Tuesday, October 25, 2011

When Your Responsibilities Conflict

How can you tell when the synergy between your two career management responsibilities (referred to here: Responsibility to Yourself and Your Employer) are in conflict with each other? (Hey wait a second! Did you see how I did that? I linked to myself!)

Right out of grad school I worked for a theatre company in the Midwest.  My closest colleague was a woman who was by any measure old. Not just at-the-end-of-her-career old, but actually elderly, much closer to being an octogenarian than anyone else I will ever work with. She had spent more than 30 years working a desk job for a major airline, retired, started drawing her pension, and then for reasons I don't think I will ever understand she went back to work fulltime in an environment fraught with temperamental artists and last minute scrambling to get the job done. Our desks actually touched. Our phones were inches apart. She wore a heap of makeup the likes of which clowns don't even know.

It was like working with my grandmother every day and was every bit the struggle you would imagine working with someone who was born before the Great Depression would be. Her status quo was complaining about everything. The job was fast paced, entailed a lot of night and weekend hours, and had a fair amount of crisis management involved. We'd go 2-3 weeks straight with no days off and were often on call at all hours. (Theatre sounds great doesn't it?!) By nature this person was cranky and when things got tough she was downright unbearable. 

The problem was her unbearableness was a secret to nobody. Actors, directors, stage managers, and other staff members all could see it plain as day. People would often pull me aside privately to talk about what could be done. The only one who didn't realize this, besides her that is, was our boss who was obviously the one who kept her around. It made no sense.

There was a conflict somewhere between her responsibility to herself and to the company. In some way she was not getting what she needed on a personal level from the job and she took it out on everyone from the company to her coworkers.
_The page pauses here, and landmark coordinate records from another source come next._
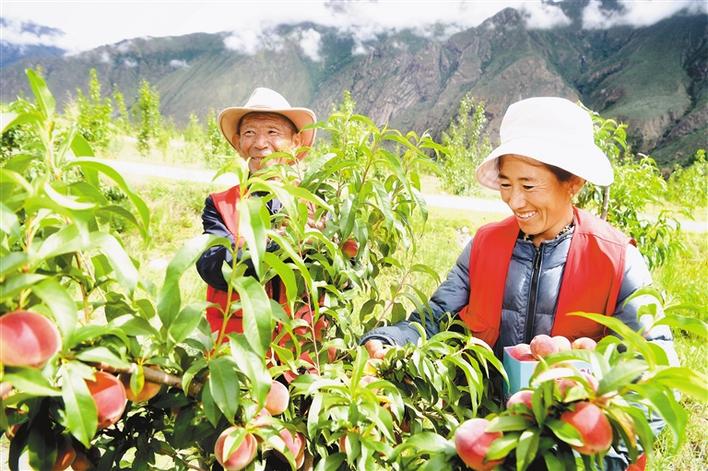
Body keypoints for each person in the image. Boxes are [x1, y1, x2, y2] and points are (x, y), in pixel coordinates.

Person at [360, 97, 676, 469]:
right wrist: (389, 340)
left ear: (573, 182)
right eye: (507, 184)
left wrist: (603, 457)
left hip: (573, 453)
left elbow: (654, 377)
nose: (514, 200)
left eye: (529, 185)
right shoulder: (485, 245)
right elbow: (434, 320)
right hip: (490, 442)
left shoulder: (616, 259)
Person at [196, 87, 317, 334]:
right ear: (239, 143)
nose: (260, 144)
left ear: (295, 143)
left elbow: (343, 278)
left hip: (302, 349)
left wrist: (330, 245)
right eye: (250, 133)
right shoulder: (221, 204)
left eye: (273, 132)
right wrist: (279, 245)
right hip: (238, 346)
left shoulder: (315, 203)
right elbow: (212, 265)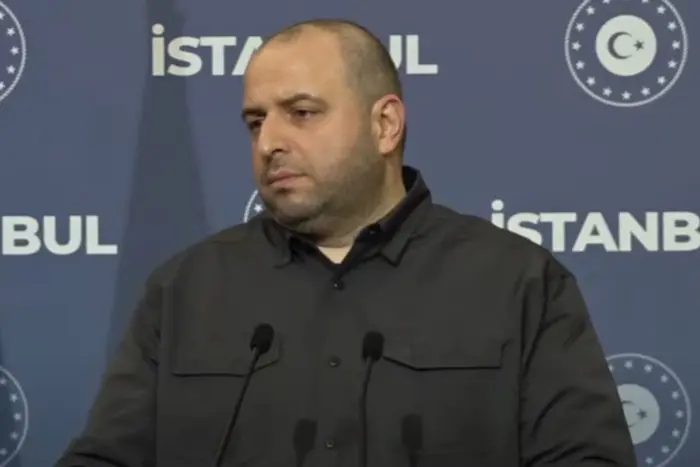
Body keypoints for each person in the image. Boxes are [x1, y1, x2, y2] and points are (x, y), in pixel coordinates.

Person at [54, 18, 636, 467]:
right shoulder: (185, 289)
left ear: (385, 125)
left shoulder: (517, 282)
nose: (269, 142)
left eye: (301, 113)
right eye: (256, 122)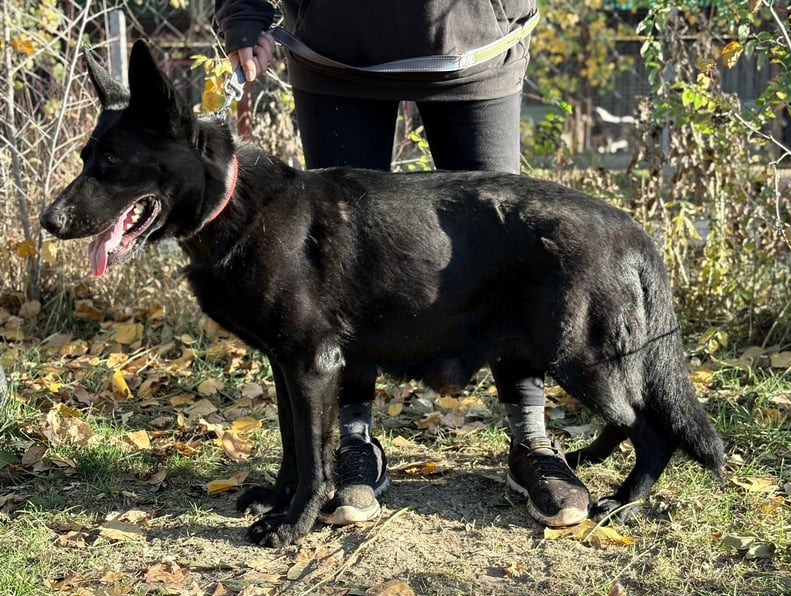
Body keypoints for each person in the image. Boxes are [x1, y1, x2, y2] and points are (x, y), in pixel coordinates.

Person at [215, 0, 591, 529]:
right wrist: (244, 16)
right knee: (340, 268)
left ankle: (531, 438)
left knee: (506, 250)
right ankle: (351, 441)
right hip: (335, 53)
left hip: (477, 44)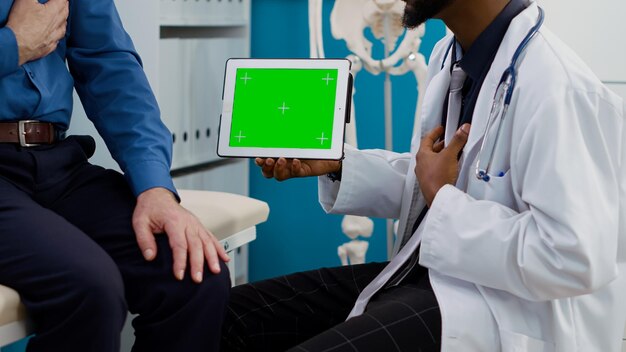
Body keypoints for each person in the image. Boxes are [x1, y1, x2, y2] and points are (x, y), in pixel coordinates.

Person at [221, 0, 626, 351]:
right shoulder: (449, 56)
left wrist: (443, 197)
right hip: (436, 277)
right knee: (227, 318)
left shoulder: (560, 87)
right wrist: (343, 165)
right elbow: (437, 181)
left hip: (506, 313)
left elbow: (573, 257)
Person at [0, 0, 230, 351]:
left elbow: (110, 66)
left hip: (54, 161)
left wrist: (154, 186)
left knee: (194, 273)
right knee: (89, 289)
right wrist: (13, 45)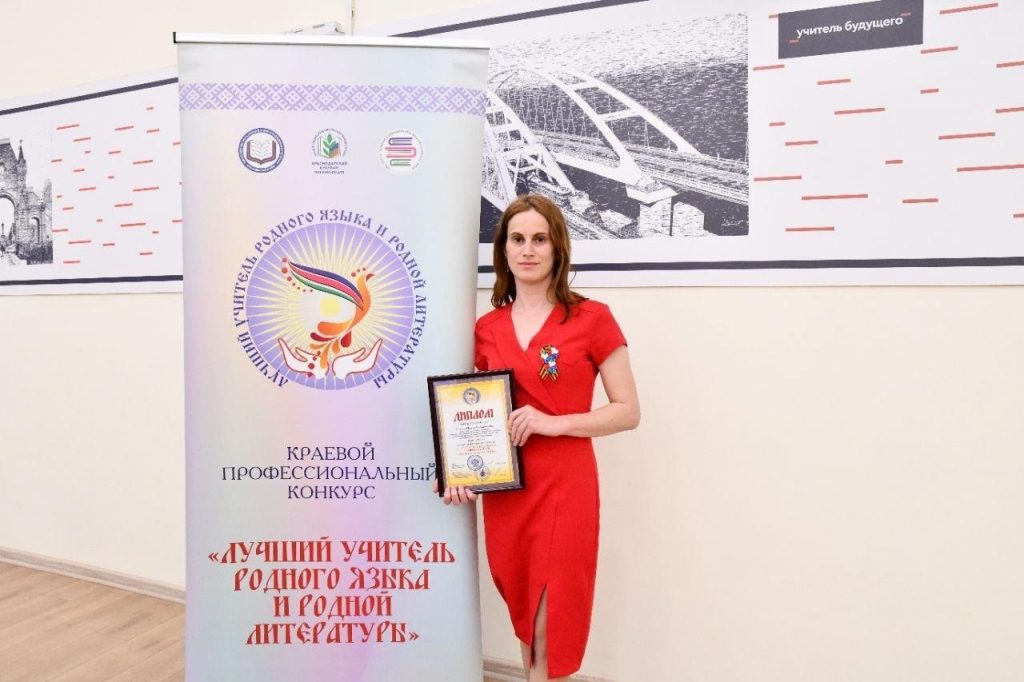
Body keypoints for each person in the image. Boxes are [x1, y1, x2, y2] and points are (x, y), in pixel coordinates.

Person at [439, 194, 640, 681]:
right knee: (527, 616)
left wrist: (556, 422)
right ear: (504, 250)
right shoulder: (484, 329)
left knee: (552, 621)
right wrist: (458, 470)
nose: (528, 249)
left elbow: (628, 411)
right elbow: (472, 411)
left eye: (539, 239)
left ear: (557, 248)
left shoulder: (592, 318)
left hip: (565, 485)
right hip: (509, 492)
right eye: (517, 239)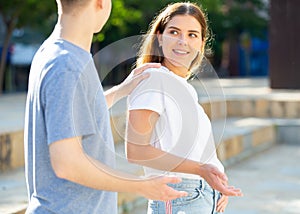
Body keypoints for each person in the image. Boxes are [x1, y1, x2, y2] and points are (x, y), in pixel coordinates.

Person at [24, 0, 190, 213]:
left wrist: (122, 90)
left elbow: (72, 114)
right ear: (101, 3)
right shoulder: (66, 66)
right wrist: (142, 186)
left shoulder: (57, 53)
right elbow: (67, 163)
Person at [126, 2, 242, 213]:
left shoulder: (183, 86)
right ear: (159, 37)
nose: (183, 42)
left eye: (192, 35)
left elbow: (197, 150)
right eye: (174, 32)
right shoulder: (154, 78)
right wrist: (201, 171)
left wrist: (216, 182)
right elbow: (136, 151)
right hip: (181, 196)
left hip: (206, 196)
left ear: (201, 43)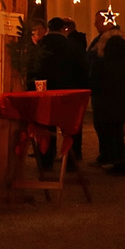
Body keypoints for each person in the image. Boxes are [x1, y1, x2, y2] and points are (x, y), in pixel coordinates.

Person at [29, 17, 90, 170]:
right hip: (69, 92)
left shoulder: (41, 46)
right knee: (71, 127)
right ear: (64, 29)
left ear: (48, 29)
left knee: (46, 125)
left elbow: (32, 68)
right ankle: (71, 159)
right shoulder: (72, 46)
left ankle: (46, 159)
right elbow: (83, 69)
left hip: (46, 92)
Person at [90, 34, 125, 176]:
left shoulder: (101, 62)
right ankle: (121, 162)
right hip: (121, 101)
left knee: (109, 133)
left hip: (105, 102)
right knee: (118, 133)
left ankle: (118, 163)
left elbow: (94, 81)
Mind you, this is someone who had retired before and could do so again but she chose to work and thus chose to be seemingly miserable.

To answer the question above, you should be able to tell when there's a conflict between your responsibilities. You can probably look at some of your coworkers and see this happening, although hopefully it isn't as bad as I experienced. If you have to, ask someone how they and others perceive you. Ask yourself if you dread going to work every day, doing certain parts of your job or seeing and interacting with certain coworkers. If you do find a conflict then for the sake of your own happiness and the happpiness of those around you, seriously consider making a change.